> What the task requires
Set down all the data again. Change nothing.

> Data supplied
┏━━

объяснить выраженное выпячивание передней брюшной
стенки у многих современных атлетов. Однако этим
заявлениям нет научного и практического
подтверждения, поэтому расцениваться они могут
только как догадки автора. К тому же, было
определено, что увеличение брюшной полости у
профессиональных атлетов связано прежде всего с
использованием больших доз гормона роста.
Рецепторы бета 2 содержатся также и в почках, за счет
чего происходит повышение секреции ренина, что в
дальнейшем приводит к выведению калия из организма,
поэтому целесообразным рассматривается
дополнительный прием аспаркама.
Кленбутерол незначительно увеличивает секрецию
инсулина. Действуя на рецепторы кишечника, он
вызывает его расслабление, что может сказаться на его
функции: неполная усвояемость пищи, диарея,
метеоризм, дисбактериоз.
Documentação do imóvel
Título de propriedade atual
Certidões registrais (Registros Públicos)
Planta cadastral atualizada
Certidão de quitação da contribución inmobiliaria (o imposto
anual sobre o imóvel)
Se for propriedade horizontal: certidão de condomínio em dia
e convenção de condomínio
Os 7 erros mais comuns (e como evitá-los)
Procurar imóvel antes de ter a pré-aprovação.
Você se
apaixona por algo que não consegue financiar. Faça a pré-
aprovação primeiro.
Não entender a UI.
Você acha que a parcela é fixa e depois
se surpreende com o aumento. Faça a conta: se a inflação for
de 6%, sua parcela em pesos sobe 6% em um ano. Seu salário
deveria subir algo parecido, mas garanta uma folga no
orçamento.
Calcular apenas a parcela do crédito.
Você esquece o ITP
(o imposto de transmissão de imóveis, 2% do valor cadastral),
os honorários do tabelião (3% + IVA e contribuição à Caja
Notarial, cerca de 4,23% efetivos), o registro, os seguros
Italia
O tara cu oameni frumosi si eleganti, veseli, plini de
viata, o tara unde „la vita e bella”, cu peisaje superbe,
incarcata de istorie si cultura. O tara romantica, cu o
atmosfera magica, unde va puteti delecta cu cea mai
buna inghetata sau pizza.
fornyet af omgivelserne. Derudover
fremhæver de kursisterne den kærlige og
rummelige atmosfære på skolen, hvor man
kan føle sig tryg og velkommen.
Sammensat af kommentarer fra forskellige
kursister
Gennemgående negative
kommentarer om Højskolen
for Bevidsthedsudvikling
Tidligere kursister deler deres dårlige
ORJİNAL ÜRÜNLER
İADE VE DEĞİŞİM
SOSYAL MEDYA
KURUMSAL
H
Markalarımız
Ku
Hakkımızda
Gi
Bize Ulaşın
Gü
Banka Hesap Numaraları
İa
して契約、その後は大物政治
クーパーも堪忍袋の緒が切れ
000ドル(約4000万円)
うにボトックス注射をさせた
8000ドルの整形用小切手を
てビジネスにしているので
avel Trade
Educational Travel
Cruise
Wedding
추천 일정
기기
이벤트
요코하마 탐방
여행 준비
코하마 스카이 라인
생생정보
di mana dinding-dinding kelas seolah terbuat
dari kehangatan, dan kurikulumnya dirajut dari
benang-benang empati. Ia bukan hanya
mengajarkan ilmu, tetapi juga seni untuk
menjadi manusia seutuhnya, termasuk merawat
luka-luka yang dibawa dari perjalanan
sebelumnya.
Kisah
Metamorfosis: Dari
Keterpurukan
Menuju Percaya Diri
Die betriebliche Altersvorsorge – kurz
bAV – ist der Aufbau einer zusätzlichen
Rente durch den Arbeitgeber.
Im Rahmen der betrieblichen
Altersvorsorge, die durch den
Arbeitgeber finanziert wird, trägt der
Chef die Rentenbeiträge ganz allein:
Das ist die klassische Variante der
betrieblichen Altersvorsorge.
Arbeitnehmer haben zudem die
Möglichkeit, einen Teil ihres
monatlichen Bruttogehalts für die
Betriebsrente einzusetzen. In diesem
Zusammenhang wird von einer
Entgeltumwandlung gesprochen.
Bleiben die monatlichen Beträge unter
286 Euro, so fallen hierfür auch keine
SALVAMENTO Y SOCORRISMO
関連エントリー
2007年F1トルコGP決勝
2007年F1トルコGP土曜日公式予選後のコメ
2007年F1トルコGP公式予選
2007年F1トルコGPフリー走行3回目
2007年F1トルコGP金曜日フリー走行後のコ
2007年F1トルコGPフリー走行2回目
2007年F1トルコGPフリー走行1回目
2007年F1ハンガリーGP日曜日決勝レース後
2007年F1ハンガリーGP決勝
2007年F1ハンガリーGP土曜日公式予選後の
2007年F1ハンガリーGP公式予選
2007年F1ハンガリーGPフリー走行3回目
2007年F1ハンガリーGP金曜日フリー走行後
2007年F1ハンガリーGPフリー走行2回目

┗━━

> Written solution
объяснить выраженное выпячивание передней брюшной
стенки у многих современных атлетов. Однако этим
заявлениям нет научного и практического
подтверждения, поэтому расцениваться они могут
только как догадки автора. К тому же, было
определено, что увеличение брюшной полости у
профессиональных атлетов связано прежде всего с
использованием больших доз гормона роста.
Рецепторы бета 2 содержатся также и в почках, за счет
чего происходит повышение секреции ренина, что в
дальнейшем приводит к выведению калия из организма,
поэтому целесообразным рассматривается
дополнительный прием аспаркама.
Кленбутерол незначительно увеличивает секрецию
инсулина. Действуя на рецепторы кишечника, он
вызывает его расслабление, что может сказаться на его
функции: неполная усвояемость пищи, диарея,
метеоризм, дисбактериоз.
Documentação do imóvel
Título de propriedade atual
Certidões registrais (Registros Públicos)
Planta cadastral atualizada
Certidão de quitação da contribución inmobiliaria (o imposto
anual sobre o imóvel)
Se for propriedade horizontal: certidão de condomínio em dia
e convenção de condomínio
Os 7 erros mais comuns (e como evitá-los)
Procurar imóvel antes de ter a pré-aprovação.
Você se
apaixona por algo que não consegue financiar. Faça a pré-
aprovação primeiro.
Não entender a UI.
Você acha que a parcela é fixa e depois
se surpreende com o aumento. Faça a conta: se a inflação for
de 6%, sua parcela em pesos sobe 6% em um ano. Seu salário
deveria subir algo parecido, mas garanta uma folga no
orçamento.
Calcular apenas a parcela do crédito.
Você esquece o ITP
(o imposto de transmissão de imóveis, 2% do valor cadastral),
os honorários do tabelião (3% + IVA e contribuição à Caja
Notarial, cerca de 4,23% efetivos), o registro, os seguros
Italia
O tara cu oameni frumosi si eleganti, veseli, plini de
viata, o tara unde „la vita e bella”, cu peisaje superbe,
incarcata de istorie si cultura. O tara romantica, cu o
atmosfera magica, unde va puteti delecta cu cea mai
buna inghetata sau pizza.
fornyet af omgivelserne. Derudover
fremhæver de kursisterne den kærlige og
rummelige atmosfære på skolen, hvor man
kan føle sig tryg og velkommen.
Sammensat af kommentarer fra forskellige
kursister
Gennemgående negative
kommentarer om Højskolen
for Bevidsthedsudvikling
Tidligere kursister deler deres dårlige
ORJİNAL ÜRÜNLER
İADE VE DEĞİŞİM
SOSYAL MEDYA
KURUMSAL
H
Markalarımız
Ku
Hakkımızda
Gi
Bize Ulaşın
Gü
Banka Hesap Numaraları
İa
して契約、その後は大物政治
クーパーも堪忍袋の緒が切れ
000ドル(約4000万円)
うにボトックス注射をさせた
8000ドルの整形用小切手を
てビジネスにしているので
avel Trade
Educational Travel
Cruise
Wedding
추천 일정
기기
이벤트
요코하마 탐방
여행 준비
코하마 스카이 라인
생생정보
di mana dinding-dinding kelas seolah terbuat
dari kehangatan, dan kurikulumnya dirajut dari
benang-benang empati. Ia bukan hanya
mengajarkan ilmu, tetapi juga seni untuk
menjadi manusia seutuhnya, termasuk merawat
luka-luka yang dibawa dari perjalanan
sebelumnya.
Kisah
Metamorfosis: Dari
Keterpurukan
Menuju Percaya Diri
Die betriebliche Altersvorsorge – kurz
bAV – ist der Aufbau einer zusätzlichen
Rente durch den Arbeitgeber.
Im Rahmen der betrieblichen
Altersvorsorge, die durch den
Arbeitgeber finanziert wird, trägt der
Chef die Rentenbeiträge ganz allein:
Das ist die klassische Variante der
betrieblichen Altersvorsorge.
Arbeitnehmer haben zudem die
Möglichkeit, einen Teil ihres
monatlichen Bruttogehalts für die
Betriebsrente einzusetzen. In diesem
Zusammenhang wird von einer
Entgeltumwandlung gesprochen.
Bleiben die monatlichen Beträge unter
286 Euro, so fallen hierfür auch keine
SALVAMENTO Y SOCORRISMO
関連エントリー
2007年F1トルコGP決勝
2007年F1トルコGP土曜日公式予選後のコメ
2007年F1トルコGP公式予選
2007年F1トルコGPフリー走行3回目
2007年F1トルコGP金曜日フリー走行後のコ
2007年F1トルコGPフリー走行2回目
2007年F1トルコGPフリー走行1回目
2007年F1ハンガリーGP日曜日決勝レース後
2007年F1ハンガリーGP決勝
2007年F1ハンガリーGP土曜日公式予選後の
2007年F1ハンガリーGP公式予選
2007年F1ハンガリーGPフリー走行3回目
2007年F1ハンガリーGP金曜日フリー走行後
2007年F1ハンガリーGPフリー走行2回目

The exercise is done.